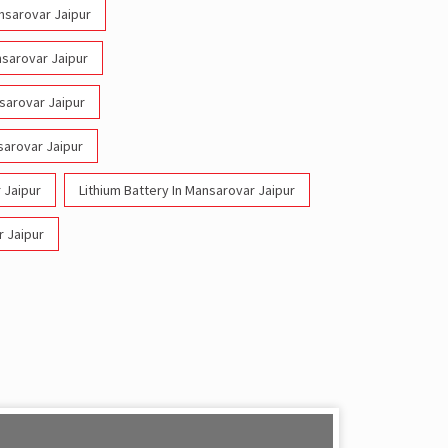
ansarovar Jaipur
nsarovar Jaipur
nsarovar Jaipur
sarovar Jaipur
 Jaipur
Lithium Battery In Mansarovar Jaipur
r Jaipur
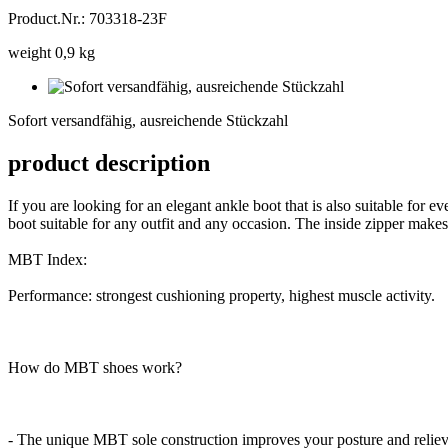
Product.Nr.: 703318-23F
weight 0,9 kg
Sofort
versandfähig,
Sofort versandfähig, ausreichende Stückzahl
ausreichende
Stückzahl
product description
If you are looking for an elegant ankle boot that is also suitable f
boot suitable for any outfit and any occasion. The inside zipper makes 
MBT Index:
Performance: strongest cushioning property, highest muscle activity.
How do MBT shoes work?
- The unique MBT sole construction improves your posture and reliev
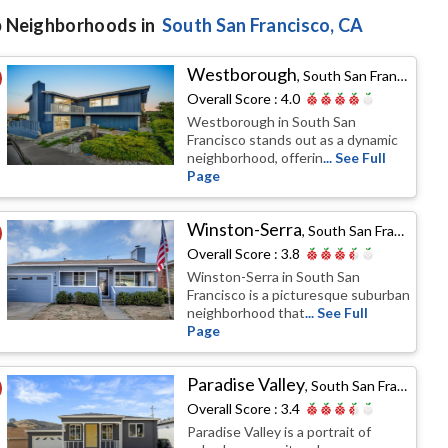
 Neighborhoods in
South San Francisco
, CA
Westborough
,
South San Francisco, CA
Overall Score :
4.0
Westborough in South San
Francisco stands out as a dynamic
neighborhood, offerin
... See Full
Page
Winston-Serra
,
South San Francisco, CA
Overall Score :
3.8
Winston-Serra in South San
Francisco is a picturesque suburban
neighborhood that
... See Full
Page
Paradise Valley
,
South San Francisco, CA
Overall Score :
3.4
Paradise Valley is a portrait of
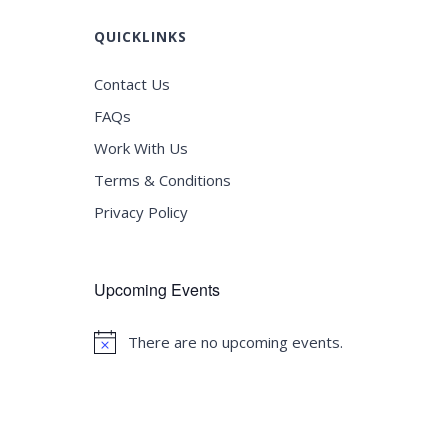
QUICKLINKS
Contact Us
FAQs
Work With Us
Terms & Conditions
Privacy Policy
Upcoming Events
There are no upcoming events.
Notice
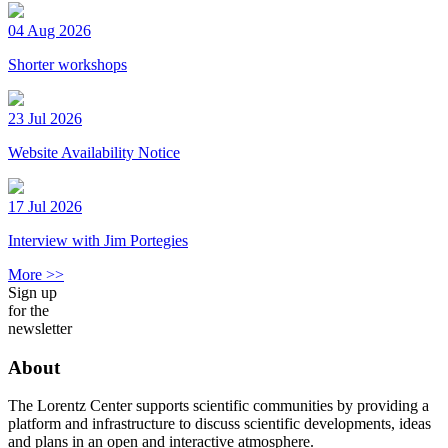
04 Aug 2026
Shorter workshops
23 Jul 2026
Website Availability Notice
17 Jul 2026
Interview with Jim Portegies
More >>
Sign up
for the
newsletter
About
The Lorentz Center supports scientific communities by providing a
platform and infrastructure to discuss scientific developments, ideas
and plans in an open and interactive atmosphere.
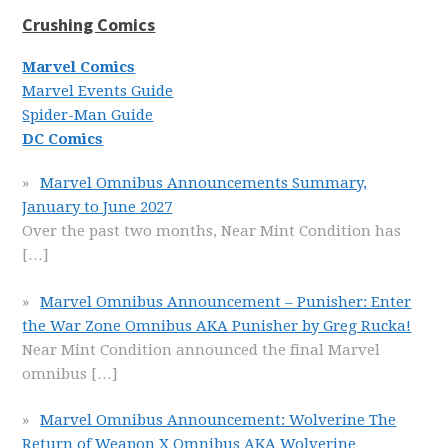
Crushing Comics
Marvel Comics
Marvel Events Guide
Spider-Man Guide
DC Comics
Marvel Omnibus Announcements Summary,
January to June 2027
Over the past two months, Near Mint Condition has
[…]
Marvel Omnibus Announcement – Punisher: Enter
the War Zone Omnibus AKA Punisher by Greg Rucka!
Near Mint Condition announced the final Marvel
omnibus
[…]
Marvel Omnibus Announcement: Wolverine The
Return of Weapon X Omnibus AKA Wolverine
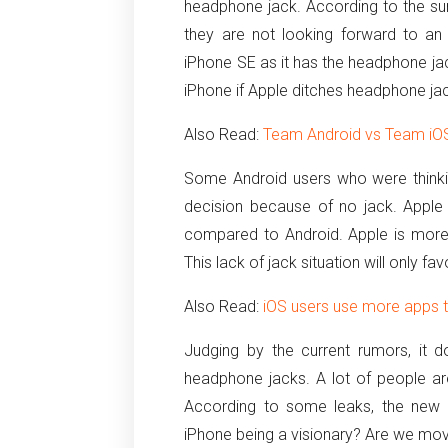
headphone jack. According to the sur
they are not looking forward to an
iPhone SE as it has the headphone jac
iPhone if Apple ditches headphone jac
Also Read:
Team Android vs Team iOS
Some Android users who were thinki
decision because of no jack. Apple
compared to Android. Apple is more 
This lack of jack situation will only fa
Also Read:
iOS users use more apps t
Judging by the current rumors, it d
headphone jacks. A lot of people are
According to some leaks, the new P
iPhone being a visionary? Are we mov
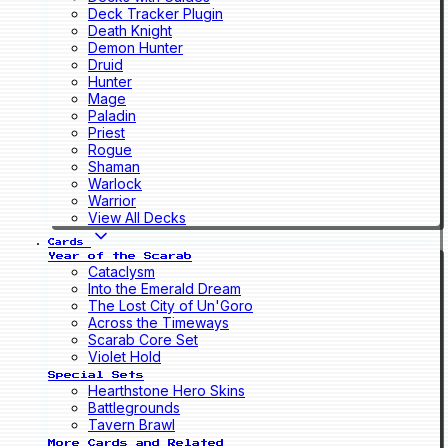
Deck Tracker Plugin
Death Knight
Demon Hunter
Druid
Hunter
Mage
Paladin
Priest
Rogue
Shaman
Warlock
Warrior
View All Decks
Cards
Year of the Scarab
Cataclysm
Into the Emerald Dream
The Lost City of Un'Goro
Across the Timeways
Scarab Core Set
Violet Hold
Special Sets
Hearthstone Hero Skins
Battlegrounds
Tavern Brawl
More Cards and Related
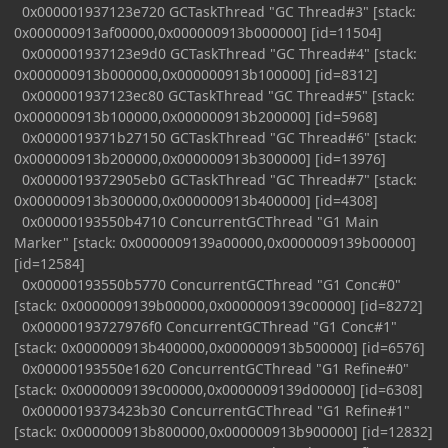
0x000001937123e720 GCTaskThread "GC Thread#3" [stack:
0x000000913af00000,0x000000913b000000] [id=11504]
0x000001937123e9d0 GCTaskThread "GC Thread#4" [stack:
0x000000913b000000,0x000000913b100000] [id=8312]
0x000001937123ec80 GCTaskThread "GC Thread#5" [stack:
0x000000913b100000,0x000000913b200000] [id=5968]
0x0000019371b27150 GCTaskThread "GC Thread#6" [stack:
0x000000913b200000,0x000000913b300000] [id=13976]
0x0000019372905eb0 GCTaskThread "GC Thread#7" [stack:
0x000000913b300000,0x000000913b400000] [id=4308]
0x00000193550b4710 ConcurrentGCThread "G1 Main
Marker" [stack: 0x0000009139a00000,0x0000009139b00000]
[id=12584]
0x00000193550b5770 ConcurrentGCThread "G1 Conc#0"
[stack: 0x0000009139b00000,0x0000009139c00000] [id=8272]
0x00000193727976f0 ConcurrentGCThread "G1 Conc#1"
[stack: 0x000000913b400000,0x000000913b500000] [id=6576]
0x00000193550e1620 ConcurrentGCThread "G1 Refine#0"
[stack: 0x0000009139c00000,0x0000009139d00000] [id=6308]
0x0000019373423b30 ConcurrentGCThread "G1 Refine#1"
[stack: 0x000000913b800000,0x000000913b900000] [id=12832]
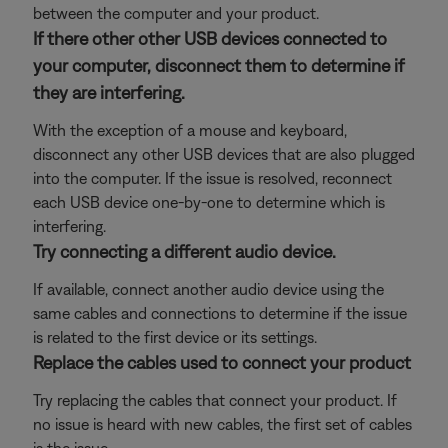
between the computer and your product.
If there other other USB devices connected to
your computer, disconnect them to determine if
they are interfering.
With the exception of a mouse and keyboard,
disconnect any other USB devices that are also plugged
into the computer. If the issue is resolved, reconnect
each USB device one-by-one to determine which is
interfering.
Try connecting a different audio device.
If available, connect another audio device using the
same cables and connections to determine if the issue
is related to the first device or its settings.
Replace the cables used to connect your product
Try replacing the cables that connect your product. If
no issue is heard with new cables, the first set of cables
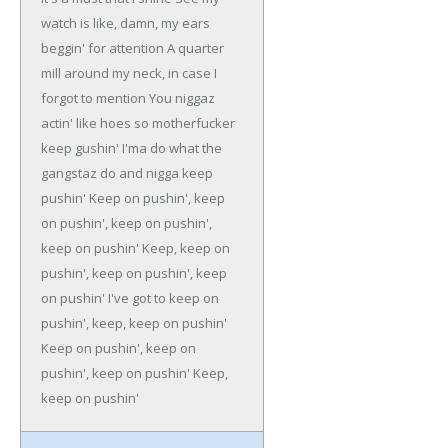
watch is like, damn, my ears
beggin' for attention
A quarter
mill around my neck, in case I
forgot to mention
You niggaz
actin' like hoes so motherfucker
keep gushin'
I'ma do what the
gangstaz do and nigga keep
pushin'
Keep on pushin', keep
on pushin', keep on pushin',
keep on pushin'
Keep, keep on
pushin', keep on pushin', keep
on pushin'
I've got to keep on
pushin', keep, keep on pushin'
Keep on pushin', keep on
pushin', keep on pushin'
Keep,
keep on pushin'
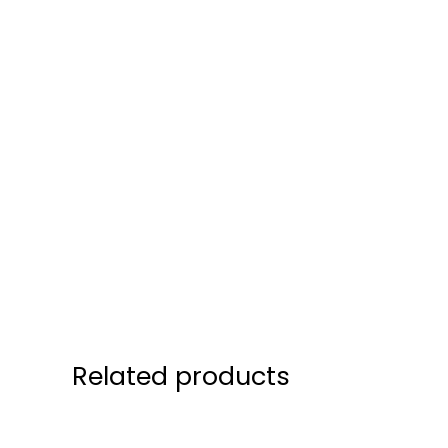
Related products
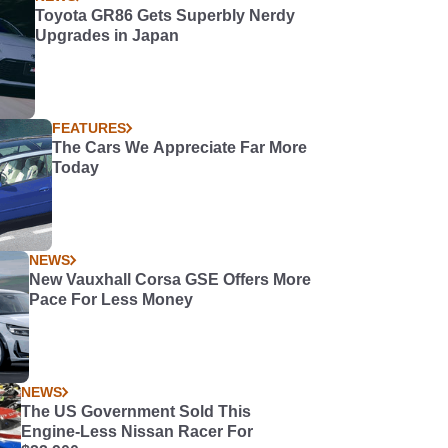
Toyota GR86 Gets Superbly Nerdy
Upgrades in Japan
FEATURES
The Cars We Appreciate Far More
Today
NEWS
New Vauxhall Corsa GSE Offers More
Pace For Less Money
NEWS
The US Government Sold This
Engine-Less Nissan Racer For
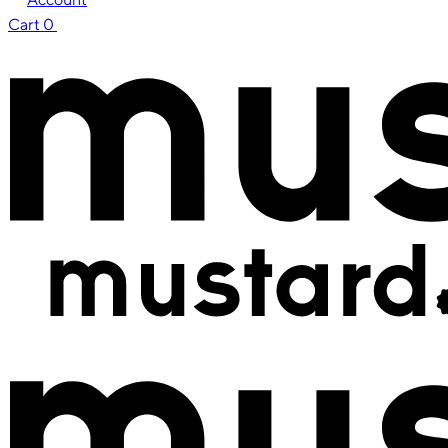
Cart
0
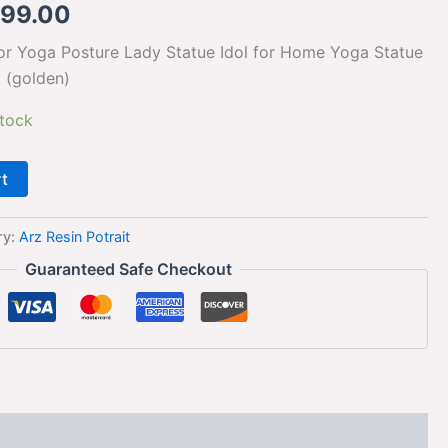
099.00
or Yoga Posture Lady Statue Idol for Home Yoga Statue
t (golden)
stock
rt
ry:
Arz Resin Potrait
Guaranteed Safe Checkout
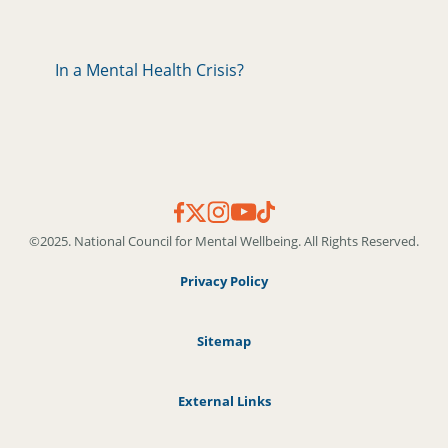
In a Mental Health Crisis?
©2025. National Council for Mental Wellbeing. All Rights Reserved.
Privacy Policy
Sitemap
External Links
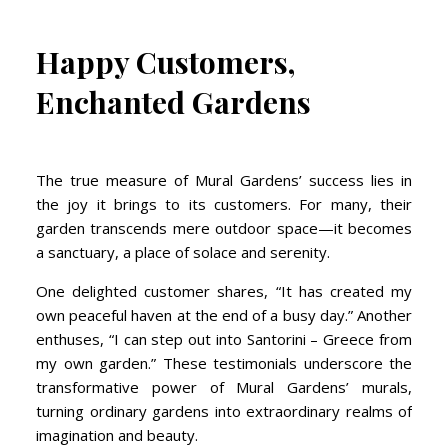
Happy Customers,
Enchanted Gardens
The true measure of Mural Gardens’ success lies in
the joy it brings to its customers. For many, their
garden transcends mere outdoor space—it becomes
a sanctuary, a place of solace and serenity.
One delighted customer shares, “It has created my
own peaceful haven at the end of a busy day.” Another
enthuses, “I can step out into Santorini – Greece from
my own garden.” These testimonials underscore the
transformative power of Mural Gardens’ murals,
turning ordinary gardens into extraordinary realms of
imagination and beauty.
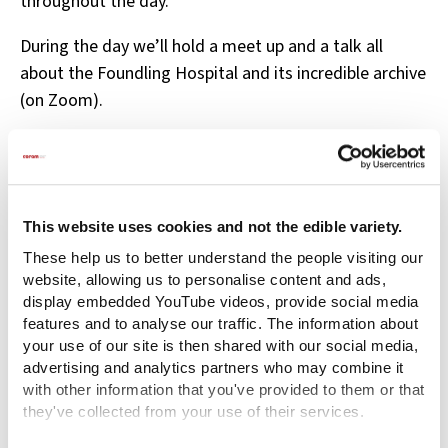
throughout the day.
During the day we’ll hold a meet up and a talk all
about the Foundling Hospital and its incredible archive
(on Zoom).
Register for your free place now
This website uses cookies and not the edible variety.
These help us to better understand the people visiting our
Related content
website, allowing us to personalise content and ads,
display embedded YouTube videos, provide social media
features and to analyse our traffic. The information about
your use of our site is then shared with our social media,
advertising and analytics partners who may combine it
with other information that you've provided to them or that
they've collected from your use of their services.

- _YOUR TASK_:
Reproduce verbatim the text from every item above, leaving out the pictures.

- _ANSWER SECTION_:
ansarovar Jaipur
nsarovar Jaipur
nsarovar Jaipur
sarovar Jaipur
 Jaipur
Lithium Battery In Mansarovar Jaipur
r Jaipur
Product.Nr.: 703318-23F
weight 0,9 kg
Sofort
versandfähig,
Sofort versandfähig, ausreichende Stückzahl
ausreichende
Stückzahl
product description
If you are looking for an elegant ankle boot that is also suitable f
boot suitable for any outfit and any occasion. The inside zipper makes 
MBT Index:
Performance: strongest cushioning property, highest muscle activity.
How do MBT shoes work?
- The unique MBT sole construction improves your posture and reliev
 Neighborhoods in
South San Francisco
, CA
Westborough
,
South San Francisco, CA
Overall Score :
4.0
Westborough in South San
Francisco stands out as a dynamic
neighborhood, offerin
... See Full
Page
Winston-Serra
,
South San Francisco, CA
Overall Score :
3.8
Winston-Serra in South San
Francisco is a picturesque suburban
neighborhood that
... See Full
Page
Paradise Valley
,
South San Francisco, CA
Overall Score :
3.4
Paradise Valley is a portrait of
QUICKLINKS
Contact Us
FAQs
Work With Us
Terms & Conditions
Privacy Policy
Upcoming Events
There are no upcoming events.
Notice
04 Aug 2026
Shorter workshops
23 Jul 2026
Website Availability Notice
17 Jul 2026
Interview with Jim Portegies
More >>
Sign up
for the
newsletter
About
The Lorentz Center supports scientific communities by providing a
platform and infrastructure to discuss scientific developments, ideas
and plans in an open and interactive atmosphere.
Crushing Comics
Marvel Comics
Marvel Events Guide
Spider-Man Guide
DC Comics
Marvel Omnibus Announcements Summary,
January to June 2027
Over the past two months, Near Mint Condition has
[…]
Marvel Omnibus Announcement – Punisher: Enter
the War Zone Omnibus AKA Punisher by Greg Rucka!
Near Mint Condition announced the final Marvel
omnibus
[…]
Marvel Omnibus Announcement: Wolverine The
Return of Weapon X Omnibus AKA Wolverine
headphone jack. According to the sur
they are not looking forward to an
iPhone SE as it has the headphone jac
iPhone if Apple ditches headphone jac
Also Read:
Team Android vs Team iOS
Some Android users who were thinki
decision because of no jack. Apple
compared to Android. Apple is more 
This lack of jack situation will only fa
Also Read:
iOS users use more apps t
Judging by the current rumors, it d
headphone jacks. A lot of people are
According to some leaks, the new P
iPhone being a visionary? Are we mov
Deck Tracker Plugin
Death Knight
Demon Hunter
Druid
Hunter
Mage
Paladin
Priest
Rogue
Shaman
Warlock
Warrior
View All Decks
Cards
Year of the Scarab
Cataclysm
Into the Emerald Dream
The Lost City of Un'Goro
Across the Timeways
Scarab Core Set
Violet Hold
Special Sets
Hearthstone Hero Skins
Battlegrounds
Tavern Brawl
More Cards and Related
0x000001937123e720 GCTaskThread "GC Thread#3" [stack:
0x000000913af00000,0x000000913b000000] [id=11504]
0x000001937123e9d0 GCTaskThread "GC Thread#4" [stack:
0x000000913b000000,0x000000913b100000] [id=8312]
0x000001937123ec80 GCTaskThread "GC Thread#5" [stack:
0x000000913b100000,0x000000913b200000] [id=5968]
0x0000019371b27150 GCTaskThread "GC Thread#6" [stack:
0x000000913b200000,0x000000913b300000] [id=13976]
0x0000019372905eb0 GCTaskThread "GC Thread#7" [stack:
0x000000913b300000,0x000000913b400000] [id=4308]
0x00000193550b4710 ConcurrentGCThread "G1 Main
Marker" [stack: 0x0000009139a00000,0x0000009139b00000]
[id=12584]
0x00000193550b5770 ConcurrentGCThread "G1 Conc#0"
[stack: 0x0000009139b00000,0x0000009139c00000] [id=8272]
0x00000193727976f0 ConcurrentGCThread "G1 Conc#1"
[stack: 0x000000913b400000,0x000000913b500000] [id=6576]
0x00000193550e1620 ConcurrentGCThread "G1 Refine#0"
[stack: 0x0000009139c00000,0x0000009139d00000] [id=6308]
0x0000019373423b30 ConcurrentGCThread "G1 Refine#1"
[stack: 0x000000913b800000,0x000000913b900000] [id=12832]
between the computer and your product.
If there other other USB devices connected to
your computer, disconnect them to determine if
they are interfering.
With the exception of a mouse and keyboard,
disconnect any other USB devices that are also plugged
into the computer. If the issue is resolved, reconnect
each USB device one-by-one to determine which is
interfering.
Try connecting a different audio device.
If available, connect another audio device using the
same cables and connections to determine if the issue
is related to the first device or its settings.
Replace the cables used to connect your product
Try replacing the cables that connect your product. If
no issue is heard with new cables, the first set of cables
watch is like, damn, my ears
beggin' for attention
A quarter
mill around my neck, in case I
forgot to mention
You niggaz
actin' like hoes so motherfucker
keep gushin'
I'ma do what the
gangstaz do and nigga keep
pushin'
Keep on pushin', keep
on pushin', keep on pushin',
keep on pushin'
Keep, keep on
pushin', keep on pushin', keep
on pushin'
I've got to keep on
pushin', keep, keep on pushin'
Keep on pushin', keep on
pushin', keep on pushin'
Keep,
keep on pushin'
Related products
Toyota GR86 Gets Superbly Nerdy
Upgrades in Japan
FEATURES
The Cars We Appreciate Far More
Today
NEWS
New Vauxhall Corsa GSE Offers More
Pace For Less Money
NEWS
The US Government Sold This
Engine-Less Nissan Racer For
Cart
0
099.00
or Yoga Posture Lady Statue Idol for Home Yoga Statue
t (golden)
stock
rt
ry:
Arz Resin Potrait
Guaranteed Safe Checkout
In a Mental Health Crisis?
©2025. National Council for Mental Wellbeing. All Rights Reserved.
Privacy Policy
Sitemap
External Links
Happy Customers,
Enchanted Gardens
The true measure of Mural Gardens’ success lies in
the joy it brings to its customers. For many, their
garden transcends mere outdoor space—it becomes
a sanctuary, a place of solace and serenity.
One delighted customer shares, “It has created my
own peaceful haven at the end of a busy day.” Another
enthuses, “I can step out into Santorini – Greece from
my own garden.” These testimonials underscore the
transformative power of Mural Gardens’ murals,
turning ordinary gardens into extraordinary realms of
imagination and beauty.
throughout the day.
During the day we’ll hold a meet up and a talk all
about the Foundling Hospital and its incredible archive
(on Zoom).
Register for your free place now
This website uses cookies and not the edible variety.
These help us to better understand the people visiting our
Related content
website, allowing us to personalise content and ads,
display embedded YouTube videos, provide social media
features and to analyse our traffic. The information about
your use of our site is then shared with our social media,
advertising and analytics partners who may combine it
with other information that you've provided to them or that
they've collected from your use of their services.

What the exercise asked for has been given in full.